Se parlo di differenza sessuale, non protestate in nome di sofisticate teorie. Intendiamoci, non le escludo: il fatto biologico e culturale della sessuazione che diventa genere sessuale, che diventa cultura (patriarcale o no), che diventa arte, che diventa politica, che diventa noi qui, è qualcosa di una affascinante complicatezza e servono anche le sofisticate teorie per cercare di capire. Ma, prima, diciamo le cose basiche che sono di aiuto alla presa di coscienza. Io sono una donna. Poi stiamo a vedere.

Dire “io sono una donna” è un atto performativo che si iscrive nella politica del simbolico. È una mossa in un campo di battaglia. Mi spiego: dicendolo metto in evidenza e do valore a questo corpo sessuato che è il mio, così come si presenta.
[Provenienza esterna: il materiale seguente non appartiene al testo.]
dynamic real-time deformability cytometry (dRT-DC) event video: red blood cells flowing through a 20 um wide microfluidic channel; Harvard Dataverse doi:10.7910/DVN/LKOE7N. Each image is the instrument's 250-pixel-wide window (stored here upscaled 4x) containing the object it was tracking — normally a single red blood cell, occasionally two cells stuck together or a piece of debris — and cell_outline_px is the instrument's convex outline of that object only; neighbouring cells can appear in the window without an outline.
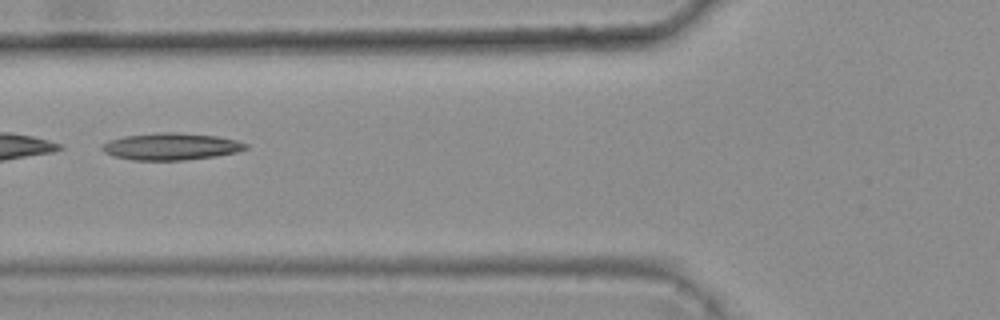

E lo situo in un discorso che è anche un campo di battaglia dove la posta in gioco è generare valore non mercantile, sottrarre la vita e il vivente ai calcoli del profitto. Questo punto ci porta a contatto con le lotte per salvare il pianeta e i viventi che lo popolano. Non si va con questo alla coincidenza ma c’è indubbiamente una profonda risonanza tra questi due movimenti, una risonanza speciale.

Forse il mio tempo è finito. Mi restano due cose da dire, che forse è una sola. Il femminismo non è uno scopo. Sottolineare la sua durata non dimostra la sua superiorità. Il femminismo (oserei dire: come tutte le cose umane), è efficace come agire politico, è valido come pensiero e può migliorare la tua vita, se lo vivi con il sentimento di una parzialità non escludente. C’è altro, Ci sono altri modi di essere, di pensare, di agire. Tu sii fedele a quello che desideri, a quella che sei, a quello che giudichi buono, ma non farne un assoluto. C’è altro… ma dove? Probabilmente dentro di te, sicuramente ci puoi arrivare da dentro di te. Lo chiamo in inglese the Inner Passage.